● PROBLEM TO SOLVE
Reproduce the forum thread on transparent huge pages from "On Tuesday, August" up to and including "a while back.", swapping in "posted" wherever "wrote" appears.

● PASSAGE SHOWN
....

Thanks for your very useful replies Gil.

Question:

Using huge pages can give a big performance boost:

https://shipilev.net/jvm-anatomy-park/2-transparent-huge-pages/

$ time java -Xms4T -Xmx4T -XX:-UseTransparentHugePages -XX:+AlwaysPreTouch
real    13m58.167s
user    43m37.519s
sys     1011m25.740s

$ time java -Xms4T -Xmx4T -XX:+UseTransparentHugePages -XX:+AlwaysPreTouch
real    2m14.758s
user    1m56.488s
sys     73m59.046s



But THP seems to be unusable. Does this effectively mean that we can't 
benefit from THP under Linux? 

Till so far it looks like a damned if you do, damned if you don't situation.

Or should we move to non transparent huge pages? 

On Tuesday, August 8, 2017 at 7:44:25 PM UTC+3, Gil Tene wrote:
>
>
>
> On Monday, August 7, 2017 at 11:50:27 AM UTC-7, Alen Vrečko wrote:
>>
>> Saw this a while back. 
>>
>> https://shipilev.net/jvm-anatomy-park/2-transparent-huge-pages/ 
>>
>> Basically using THP/defrag with madvise and using 
>> -XX:+UseTransparentHugePages -XX:+AlwaysPreTouch JVM opts. 
>>
>> Looks like the defrag cost should be paid in full at startup due to 
>> AlwaysPreTouch. Never got around to test this in production. Just have 
>> THP disabled. Thoughts? 
>>
>
> The above flags would only cover the Java heap. In a Java application. So 
> obviously THP for non-Java things doesn't get helped by that.
>
> And for Java stuff, unfortunately, there are lots of non-Java-heap things 
> that are exposed to THP's potentially huge on-demand faulting latencies.

....

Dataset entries

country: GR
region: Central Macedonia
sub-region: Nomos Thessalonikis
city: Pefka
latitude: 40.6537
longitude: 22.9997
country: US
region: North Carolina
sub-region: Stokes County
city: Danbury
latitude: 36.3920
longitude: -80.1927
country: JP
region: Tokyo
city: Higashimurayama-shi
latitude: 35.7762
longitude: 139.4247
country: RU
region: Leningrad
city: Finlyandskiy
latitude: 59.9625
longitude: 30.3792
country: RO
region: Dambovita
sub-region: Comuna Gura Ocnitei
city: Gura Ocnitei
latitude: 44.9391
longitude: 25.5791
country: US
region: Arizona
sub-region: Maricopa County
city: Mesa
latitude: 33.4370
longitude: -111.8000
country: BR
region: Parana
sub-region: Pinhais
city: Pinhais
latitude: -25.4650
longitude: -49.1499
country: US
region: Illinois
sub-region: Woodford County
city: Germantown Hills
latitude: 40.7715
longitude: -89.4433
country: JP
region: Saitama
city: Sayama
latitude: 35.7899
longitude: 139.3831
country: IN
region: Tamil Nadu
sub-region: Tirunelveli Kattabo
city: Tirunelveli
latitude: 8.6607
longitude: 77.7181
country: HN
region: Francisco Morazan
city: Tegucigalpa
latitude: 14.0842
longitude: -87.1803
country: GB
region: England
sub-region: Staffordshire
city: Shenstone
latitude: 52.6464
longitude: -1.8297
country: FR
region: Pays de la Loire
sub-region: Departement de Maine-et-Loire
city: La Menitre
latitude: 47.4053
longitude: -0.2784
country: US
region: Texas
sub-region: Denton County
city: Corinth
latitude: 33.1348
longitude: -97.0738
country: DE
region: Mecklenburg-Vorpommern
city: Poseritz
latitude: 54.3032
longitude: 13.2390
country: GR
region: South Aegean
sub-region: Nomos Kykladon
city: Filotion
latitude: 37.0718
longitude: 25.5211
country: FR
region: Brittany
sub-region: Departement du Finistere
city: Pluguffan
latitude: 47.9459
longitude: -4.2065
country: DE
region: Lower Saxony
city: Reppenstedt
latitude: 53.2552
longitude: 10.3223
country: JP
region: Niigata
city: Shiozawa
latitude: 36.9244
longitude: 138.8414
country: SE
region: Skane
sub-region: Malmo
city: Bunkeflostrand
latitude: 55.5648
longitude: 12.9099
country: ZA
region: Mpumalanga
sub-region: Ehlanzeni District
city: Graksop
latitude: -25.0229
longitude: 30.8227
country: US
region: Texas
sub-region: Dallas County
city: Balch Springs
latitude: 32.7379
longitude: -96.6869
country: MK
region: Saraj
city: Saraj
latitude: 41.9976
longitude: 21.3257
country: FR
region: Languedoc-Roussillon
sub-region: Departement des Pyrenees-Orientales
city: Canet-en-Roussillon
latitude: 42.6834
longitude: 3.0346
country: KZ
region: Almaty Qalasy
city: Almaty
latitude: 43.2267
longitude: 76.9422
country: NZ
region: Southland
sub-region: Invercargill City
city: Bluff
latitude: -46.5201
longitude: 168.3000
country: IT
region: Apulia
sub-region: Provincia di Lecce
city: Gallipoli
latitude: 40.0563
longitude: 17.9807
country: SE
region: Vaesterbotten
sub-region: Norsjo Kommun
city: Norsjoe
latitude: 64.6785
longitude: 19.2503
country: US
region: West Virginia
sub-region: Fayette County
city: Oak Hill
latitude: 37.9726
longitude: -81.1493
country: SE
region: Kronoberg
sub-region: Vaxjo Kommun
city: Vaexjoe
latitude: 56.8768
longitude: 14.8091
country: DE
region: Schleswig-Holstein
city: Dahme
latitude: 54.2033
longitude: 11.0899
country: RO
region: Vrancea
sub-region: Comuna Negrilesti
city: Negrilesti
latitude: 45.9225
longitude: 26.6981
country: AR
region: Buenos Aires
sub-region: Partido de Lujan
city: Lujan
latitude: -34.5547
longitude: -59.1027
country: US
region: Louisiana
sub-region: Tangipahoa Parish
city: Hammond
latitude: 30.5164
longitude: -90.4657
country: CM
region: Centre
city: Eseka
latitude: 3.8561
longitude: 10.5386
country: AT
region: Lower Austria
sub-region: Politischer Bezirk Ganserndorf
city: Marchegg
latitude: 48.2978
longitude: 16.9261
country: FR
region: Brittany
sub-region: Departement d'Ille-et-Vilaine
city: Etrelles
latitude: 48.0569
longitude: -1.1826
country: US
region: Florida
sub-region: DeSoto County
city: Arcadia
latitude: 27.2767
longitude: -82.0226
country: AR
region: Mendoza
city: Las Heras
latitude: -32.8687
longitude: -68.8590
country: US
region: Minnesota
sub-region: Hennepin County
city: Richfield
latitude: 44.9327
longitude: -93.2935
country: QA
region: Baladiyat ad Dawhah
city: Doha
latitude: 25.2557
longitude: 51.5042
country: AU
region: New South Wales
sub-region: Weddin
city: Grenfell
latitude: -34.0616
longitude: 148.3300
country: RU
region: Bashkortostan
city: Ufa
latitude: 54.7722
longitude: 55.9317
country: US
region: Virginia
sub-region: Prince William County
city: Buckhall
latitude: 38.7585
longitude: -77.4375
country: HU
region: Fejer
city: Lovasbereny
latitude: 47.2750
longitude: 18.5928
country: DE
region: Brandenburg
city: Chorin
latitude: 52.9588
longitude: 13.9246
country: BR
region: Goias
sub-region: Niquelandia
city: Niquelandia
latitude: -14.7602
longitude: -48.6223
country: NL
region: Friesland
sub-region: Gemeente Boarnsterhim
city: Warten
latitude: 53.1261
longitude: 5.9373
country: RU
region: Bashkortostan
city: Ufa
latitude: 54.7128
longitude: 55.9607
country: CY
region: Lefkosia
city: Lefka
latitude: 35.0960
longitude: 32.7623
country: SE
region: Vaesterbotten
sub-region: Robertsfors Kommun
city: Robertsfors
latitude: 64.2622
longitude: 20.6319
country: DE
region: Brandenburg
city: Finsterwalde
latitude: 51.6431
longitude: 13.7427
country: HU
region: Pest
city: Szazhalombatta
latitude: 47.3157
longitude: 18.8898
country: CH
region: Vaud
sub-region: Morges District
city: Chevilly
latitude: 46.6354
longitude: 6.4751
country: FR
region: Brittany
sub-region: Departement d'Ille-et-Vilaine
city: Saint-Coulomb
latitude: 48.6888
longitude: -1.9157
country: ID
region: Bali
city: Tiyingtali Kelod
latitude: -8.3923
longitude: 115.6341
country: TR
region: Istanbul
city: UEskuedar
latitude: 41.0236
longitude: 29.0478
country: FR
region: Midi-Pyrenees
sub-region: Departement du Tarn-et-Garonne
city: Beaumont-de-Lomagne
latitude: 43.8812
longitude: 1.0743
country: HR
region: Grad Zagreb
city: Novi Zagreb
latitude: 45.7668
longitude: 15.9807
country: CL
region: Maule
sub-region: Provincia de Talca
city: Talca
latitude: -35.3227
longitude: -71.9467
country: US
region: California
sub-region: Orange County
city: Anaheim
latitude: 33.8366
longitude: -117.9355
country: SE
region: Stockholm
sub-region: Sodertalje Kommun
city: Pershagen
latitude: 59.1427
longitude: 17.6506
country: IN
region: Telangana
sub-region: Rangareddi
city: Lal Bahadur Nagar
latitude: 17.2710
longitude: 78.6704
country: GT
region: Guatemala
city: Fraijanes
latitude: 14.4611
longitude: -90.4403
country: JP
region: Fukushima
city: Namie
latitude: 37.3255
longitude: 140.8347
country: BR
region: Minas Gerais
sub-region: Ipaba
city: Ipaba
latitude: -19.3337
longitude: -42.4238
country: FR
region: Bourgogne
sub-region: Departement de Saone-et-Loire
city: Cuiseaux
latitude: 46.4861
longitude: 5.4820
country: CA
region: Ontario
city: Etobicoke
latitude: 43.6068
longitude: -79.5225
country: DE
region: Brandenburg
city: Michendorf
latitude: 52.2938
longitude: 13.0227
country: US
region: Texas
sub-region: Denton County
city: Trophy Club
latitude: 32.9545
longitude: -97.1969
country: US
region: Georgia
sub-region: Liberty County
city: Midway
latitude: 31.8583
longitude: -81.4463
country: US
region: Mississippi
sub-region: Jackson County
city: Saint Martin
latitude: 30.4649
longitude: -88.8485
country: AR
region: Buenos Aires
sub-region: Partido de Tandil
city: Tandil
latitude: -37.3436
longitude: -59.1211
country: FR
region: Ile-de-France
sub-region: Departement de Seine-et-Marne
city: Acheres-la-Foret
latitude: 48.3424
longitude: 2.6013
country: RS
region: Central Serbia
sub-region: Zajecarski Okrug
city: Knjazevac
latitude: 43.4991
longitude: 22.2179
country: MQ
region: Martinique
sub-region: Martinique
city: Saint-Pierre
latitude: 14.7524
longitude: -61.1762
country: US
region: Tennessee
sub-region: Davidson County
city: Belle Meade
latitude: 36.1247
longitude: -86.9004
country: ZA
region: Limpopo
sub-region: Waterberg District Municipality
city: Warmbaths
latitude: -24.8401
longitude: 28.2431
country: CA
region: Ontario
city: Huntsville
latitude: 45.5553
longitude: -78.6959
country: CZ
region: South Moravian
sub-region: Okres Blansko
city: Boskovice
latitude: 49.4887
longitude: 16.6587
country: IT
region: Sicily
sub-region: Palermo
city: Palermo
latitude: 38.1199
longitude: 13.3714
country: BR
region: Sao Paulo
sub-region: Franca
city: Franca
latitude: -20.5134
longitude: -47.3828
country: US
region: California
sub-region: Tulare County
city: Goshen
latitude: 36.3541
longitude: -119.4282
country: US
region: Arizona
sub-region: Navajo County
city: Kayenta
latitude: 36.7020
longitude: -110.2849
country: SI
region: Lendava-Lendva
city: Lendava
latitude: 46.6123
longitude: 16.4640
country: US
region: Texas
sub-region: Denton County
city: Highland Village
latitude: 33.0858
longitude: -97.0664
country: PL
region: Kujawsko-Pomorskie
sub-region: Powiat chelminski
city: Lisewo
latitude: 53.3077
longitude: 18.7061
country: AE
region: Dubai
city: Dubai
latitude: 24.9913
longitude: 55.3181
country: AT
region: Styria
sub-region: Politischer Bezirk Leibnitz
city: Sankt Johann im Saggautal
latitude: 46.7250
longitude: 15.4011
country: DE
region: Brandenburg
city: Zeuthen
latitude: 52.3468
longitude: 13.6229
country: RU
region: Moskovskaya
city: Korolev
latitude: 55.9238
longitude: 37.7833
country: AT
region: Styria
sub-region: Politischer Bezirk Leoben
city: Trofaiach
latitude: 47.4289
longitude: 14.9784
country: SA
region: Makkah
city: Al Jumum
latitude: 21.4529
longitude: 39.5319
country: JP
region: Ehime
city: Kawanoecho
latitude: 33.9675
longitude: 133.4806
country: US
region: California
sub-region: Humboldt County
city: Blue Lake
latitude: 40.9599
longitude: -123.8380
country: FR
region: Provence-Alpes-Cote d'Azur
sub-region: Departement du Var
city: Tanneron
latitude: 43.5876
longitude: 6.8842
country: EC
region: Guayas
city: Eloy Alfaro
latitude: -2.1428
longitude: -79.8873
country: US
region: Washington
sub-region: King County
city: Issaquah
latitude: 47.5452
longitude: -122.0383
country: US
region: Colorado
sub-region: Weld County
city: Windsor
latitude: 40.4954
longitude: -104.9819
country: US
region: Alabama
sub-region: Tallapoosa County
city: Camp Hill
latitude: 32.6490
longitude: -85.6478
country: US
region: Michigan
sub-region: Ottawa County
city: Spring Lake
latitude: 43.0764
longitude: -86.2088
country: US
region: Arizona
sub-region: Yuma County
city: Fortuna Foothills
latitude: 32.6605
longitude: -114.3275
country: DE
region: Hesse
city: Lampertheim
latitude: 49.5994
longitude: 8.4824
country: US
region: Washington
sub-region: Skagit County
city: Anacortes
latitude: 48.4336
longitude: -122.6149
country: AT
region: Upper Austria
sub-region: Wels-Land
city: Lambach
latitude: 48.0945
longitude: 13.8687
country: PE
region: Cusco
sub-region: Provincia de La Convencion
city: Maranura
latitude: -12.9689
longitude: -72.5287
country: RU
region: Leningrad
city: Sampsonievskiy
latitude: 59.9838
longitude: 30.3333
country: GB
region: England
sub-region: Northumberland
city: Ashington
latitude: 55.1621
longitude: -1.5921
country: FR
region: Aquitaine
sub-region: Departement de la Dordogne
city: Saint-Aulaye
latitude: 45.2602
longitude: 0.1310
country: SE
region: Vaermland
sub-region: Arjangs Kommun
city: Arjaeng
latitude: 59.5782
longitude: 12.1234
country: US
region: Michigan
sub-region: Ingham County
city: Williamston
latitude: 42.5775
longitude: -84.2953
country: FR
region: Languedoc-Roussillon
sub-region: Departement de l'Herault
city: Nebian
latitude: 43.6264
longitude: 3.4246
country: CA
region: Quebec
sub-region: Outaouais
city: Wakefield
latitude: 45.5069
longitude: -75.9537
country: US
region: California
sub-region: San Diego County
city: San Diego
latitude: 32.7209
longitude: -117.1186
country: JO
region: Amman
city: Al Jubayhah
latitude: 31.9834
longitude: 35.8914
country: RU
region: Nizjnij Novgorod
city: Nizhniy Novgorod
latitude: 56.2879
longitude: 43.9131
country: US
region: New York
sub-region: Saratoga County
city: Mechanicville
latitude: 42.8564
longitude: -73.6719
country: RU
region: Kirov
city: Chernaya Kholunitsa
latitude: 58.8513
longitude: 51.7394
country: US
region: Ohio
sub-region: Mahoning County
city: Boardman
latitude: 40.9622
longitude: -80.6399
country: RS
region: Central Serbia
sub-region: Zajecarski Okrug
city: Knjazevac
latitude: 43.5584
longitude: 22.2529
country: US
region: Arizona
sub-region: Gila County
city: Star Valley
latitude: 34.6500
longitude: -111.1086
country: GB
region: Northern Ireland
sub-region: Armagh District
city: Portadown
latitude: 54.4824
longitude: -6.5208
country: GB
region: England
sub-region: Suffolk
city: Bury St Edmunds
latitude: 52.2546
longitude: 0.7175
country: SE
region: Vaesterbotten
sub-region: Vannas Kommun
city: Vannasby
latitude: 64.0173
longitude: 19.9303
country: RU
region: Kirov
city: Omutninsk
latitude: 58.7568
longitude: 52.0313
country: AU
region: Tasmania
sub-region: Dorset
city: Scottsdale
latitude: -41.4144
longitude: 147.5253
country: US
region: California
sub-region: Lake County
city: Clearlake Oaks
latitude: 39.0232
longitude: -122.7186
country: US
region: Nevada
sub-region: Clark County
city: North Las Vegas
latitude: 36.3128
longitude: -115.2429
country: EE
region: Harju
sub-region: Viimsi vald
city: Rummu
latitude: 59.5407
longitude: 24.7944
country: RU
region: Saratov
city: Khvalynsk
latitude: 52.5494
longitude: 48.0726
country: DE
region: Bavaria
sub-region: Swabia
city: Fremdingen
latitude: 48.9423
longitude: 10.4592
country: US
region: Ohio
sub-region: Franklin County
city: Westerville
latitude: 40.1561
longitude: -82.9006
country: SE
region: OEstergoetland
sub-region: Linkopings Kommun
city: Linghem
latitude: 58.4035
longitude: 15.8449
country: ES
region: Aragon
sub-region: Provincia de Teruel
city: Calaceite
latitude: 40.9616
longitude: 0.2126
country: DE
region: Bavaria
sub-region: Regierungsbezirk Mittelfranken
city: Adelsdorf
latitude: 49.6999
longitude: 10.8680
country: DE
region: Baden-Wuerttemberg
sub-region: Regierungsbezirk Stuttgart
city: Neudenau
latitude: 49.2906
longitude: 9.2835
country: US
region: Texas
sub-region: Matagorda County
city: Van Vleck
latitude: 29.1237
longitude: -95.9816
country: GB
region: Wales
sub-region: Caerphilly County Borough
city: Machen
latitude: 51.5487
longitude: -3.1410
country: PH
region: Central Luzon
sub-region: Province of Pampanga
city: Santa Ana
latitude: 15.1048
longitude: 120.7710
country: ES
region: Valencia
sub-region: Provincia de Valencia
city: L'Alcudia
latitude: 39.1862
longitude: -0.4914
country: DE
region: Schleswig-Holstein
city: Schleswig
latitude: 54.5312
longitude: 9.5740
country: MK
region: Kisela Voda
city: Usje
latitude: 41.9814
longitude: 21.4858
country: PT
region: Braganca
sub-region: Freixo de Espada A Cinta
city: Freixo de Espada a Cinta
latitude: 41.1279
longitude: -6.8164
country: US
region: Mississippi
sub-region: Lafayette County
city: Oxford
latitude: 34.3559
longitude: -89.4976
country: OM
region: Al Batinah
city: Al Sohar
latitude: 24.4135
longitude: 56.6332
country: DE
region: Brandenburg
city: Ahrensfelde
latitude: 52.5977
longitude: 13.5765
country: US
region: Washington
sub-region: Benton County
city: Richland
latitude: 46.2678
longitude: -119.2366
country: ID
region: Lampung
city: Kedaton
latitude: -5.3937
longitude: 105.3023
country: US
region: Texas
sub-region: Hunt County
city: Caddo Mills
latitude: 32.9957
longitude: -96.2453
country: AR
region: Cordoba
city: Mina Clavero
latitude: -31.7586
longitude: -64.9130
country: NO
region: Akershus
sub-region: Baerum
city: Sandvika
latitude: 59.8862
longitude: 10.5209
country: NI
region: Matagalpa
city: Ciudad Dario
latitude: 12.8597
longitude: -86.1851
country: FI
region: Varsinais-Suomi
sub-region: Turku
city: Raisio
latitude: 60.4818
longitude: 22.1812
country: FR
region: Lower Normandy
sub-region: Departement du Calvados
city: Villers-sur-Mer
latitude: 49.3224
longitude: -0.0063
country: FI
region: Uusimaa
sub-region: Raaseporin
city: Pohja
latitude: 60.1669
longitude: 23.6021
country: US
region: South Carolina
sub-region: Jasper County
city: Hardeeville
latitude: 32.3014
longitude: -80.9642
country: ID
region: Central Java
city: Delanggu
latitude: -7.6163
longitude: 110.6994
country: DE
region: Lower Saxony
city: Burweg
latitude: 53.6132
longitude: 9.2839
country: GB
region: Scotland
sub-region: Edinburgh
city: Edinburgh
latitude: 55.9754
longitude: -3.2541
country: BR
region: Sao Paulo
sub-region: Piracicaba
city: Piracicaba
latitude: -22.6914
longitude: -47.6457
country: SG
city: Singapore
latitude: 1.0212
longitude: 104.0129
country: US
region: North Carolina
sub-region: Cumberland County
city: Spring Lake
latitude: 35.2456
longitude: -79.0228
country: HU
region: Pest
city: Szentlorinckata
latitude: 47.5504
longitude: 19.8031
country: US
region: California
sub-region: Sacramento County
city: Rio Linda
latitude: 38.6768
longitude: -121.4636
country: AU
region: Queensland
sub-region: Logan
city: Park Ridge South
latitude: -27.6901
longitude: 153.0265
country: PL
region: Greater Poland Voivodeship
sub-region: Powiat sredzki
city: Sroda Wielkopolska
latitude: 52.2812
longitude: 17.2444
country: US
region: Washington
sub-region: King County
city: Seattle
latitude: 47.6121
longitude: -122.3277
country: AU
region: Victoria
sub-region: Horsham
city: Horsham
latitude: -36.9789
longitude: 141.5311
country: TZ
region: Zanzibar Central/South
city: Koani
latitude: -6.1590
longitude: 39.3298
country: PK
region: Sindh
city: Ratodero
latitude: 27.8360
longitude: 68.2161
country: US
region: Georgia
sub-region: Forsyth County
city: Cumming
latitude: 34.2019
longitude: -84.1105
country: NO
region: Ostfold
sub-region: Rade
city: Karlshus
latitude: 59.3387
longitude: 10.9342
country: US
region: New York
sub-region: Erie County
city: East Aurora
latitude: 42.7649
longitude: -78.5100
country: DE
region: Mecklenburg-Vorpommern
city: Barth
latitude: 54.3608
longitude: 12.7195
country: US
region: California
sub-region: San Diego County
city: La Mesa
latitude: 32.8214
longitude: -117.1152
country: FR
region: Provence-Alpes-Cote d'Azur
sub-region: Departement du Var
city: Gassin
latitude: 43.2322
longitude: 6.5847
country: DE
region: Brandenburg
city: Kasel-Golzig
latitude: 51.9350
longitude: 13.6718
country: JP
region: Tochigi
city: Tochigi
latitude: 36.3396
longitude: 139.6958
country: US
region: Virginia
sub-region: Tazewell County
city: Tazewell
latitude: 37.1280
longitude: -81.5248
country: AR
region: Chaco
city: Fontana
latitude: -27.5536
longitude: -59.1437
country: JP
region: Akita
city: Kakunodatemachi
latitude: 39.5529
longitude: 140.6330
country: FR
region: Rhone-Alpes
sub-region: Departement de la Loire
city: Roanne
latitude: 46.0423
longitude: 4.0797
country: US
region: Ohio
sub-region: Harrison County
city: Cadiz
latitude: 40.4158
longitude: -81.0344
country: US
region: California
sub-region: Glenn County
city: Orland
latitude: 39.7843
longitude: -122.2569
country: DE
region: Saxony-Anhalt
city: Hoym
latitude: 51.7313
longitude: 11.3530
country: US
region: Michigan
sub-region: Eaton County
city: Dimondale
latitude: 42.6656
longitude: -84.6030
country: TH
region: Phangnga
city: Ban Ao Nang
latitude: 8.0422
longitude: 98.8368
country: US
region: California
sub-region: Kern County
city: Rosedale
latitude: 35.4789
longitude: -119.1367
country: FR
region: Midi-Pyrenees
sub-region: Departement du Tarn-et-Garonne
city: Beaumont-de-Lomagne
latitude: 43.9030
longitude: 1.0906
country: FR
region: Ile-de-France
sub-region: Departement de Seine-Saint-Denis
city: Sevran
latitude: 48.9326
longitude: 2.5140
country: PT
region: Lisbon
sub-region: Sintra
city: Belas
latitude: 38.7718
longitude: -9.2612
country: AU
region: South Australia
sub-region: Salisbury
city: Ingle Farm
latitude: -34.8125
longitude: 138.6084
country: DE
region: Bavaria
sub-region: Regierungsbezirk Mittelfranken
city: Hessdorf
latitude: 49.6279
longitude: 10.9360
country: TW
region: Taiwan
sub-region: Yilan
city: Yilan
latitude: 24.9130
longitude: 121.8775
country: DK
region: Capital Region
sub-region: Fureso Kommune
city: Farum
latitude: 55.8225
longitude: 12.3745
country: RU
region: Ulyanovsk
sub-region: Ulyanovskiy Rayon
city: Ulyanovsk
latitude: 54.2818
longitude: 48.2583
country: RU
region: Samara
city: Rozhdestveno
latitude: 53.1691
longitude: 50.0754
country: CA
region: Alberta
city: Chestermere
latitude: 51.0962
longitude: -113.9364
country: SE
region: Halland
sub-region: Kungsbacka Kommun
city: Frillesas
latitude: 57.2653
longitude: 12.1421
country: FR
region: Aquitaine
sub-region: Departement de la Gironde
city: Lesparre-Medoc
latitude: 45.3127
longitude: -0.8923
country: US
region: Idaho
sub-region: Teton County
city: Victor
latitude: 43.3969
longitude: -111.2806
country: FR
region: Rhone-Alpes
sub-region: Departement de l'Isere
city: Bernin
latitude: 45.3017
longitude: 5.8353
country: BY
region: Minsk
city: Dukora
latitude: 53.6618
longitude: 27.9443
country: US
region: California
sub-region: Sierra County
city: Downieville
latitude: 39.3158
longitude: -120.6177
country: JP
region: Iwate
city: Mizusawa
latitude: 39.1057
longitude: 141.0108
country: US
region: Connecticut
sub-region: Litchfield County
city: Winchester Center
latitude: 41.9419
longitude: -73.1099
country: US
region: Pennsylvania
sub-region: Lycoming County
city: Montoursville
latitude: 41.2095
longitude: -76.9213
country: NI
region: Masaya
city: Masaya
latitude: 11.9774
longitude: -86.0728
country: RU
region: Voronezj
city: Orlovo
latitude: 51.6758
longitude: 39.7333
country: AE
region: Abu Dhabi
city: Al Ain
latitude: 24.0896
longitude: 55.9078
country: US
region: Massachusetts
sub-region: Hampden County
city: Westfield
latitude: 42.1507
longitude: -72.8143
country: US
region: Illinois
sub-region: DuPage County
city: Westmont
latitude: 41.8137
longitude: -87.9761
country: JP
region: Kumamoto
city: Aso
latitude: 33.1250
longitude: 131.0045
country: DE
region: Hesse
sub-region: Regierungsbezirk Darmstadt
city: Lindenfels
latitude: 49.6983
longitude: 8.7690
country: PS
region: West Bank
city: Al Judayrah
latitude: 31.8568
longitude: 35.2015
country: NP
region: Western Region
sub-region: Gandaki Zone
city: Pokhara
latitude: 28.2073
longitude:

....

● CORRECT RESPONSE
On Tuesday, August 8, 2017 at 7:44:25 PM UTC+3, Gil Tene posted:
>
>
>
> On Monday, August 7, 2017 at 11:50:27 AM UTC-7, Alen Vrečko posted:
>>
>> Saw this a while back.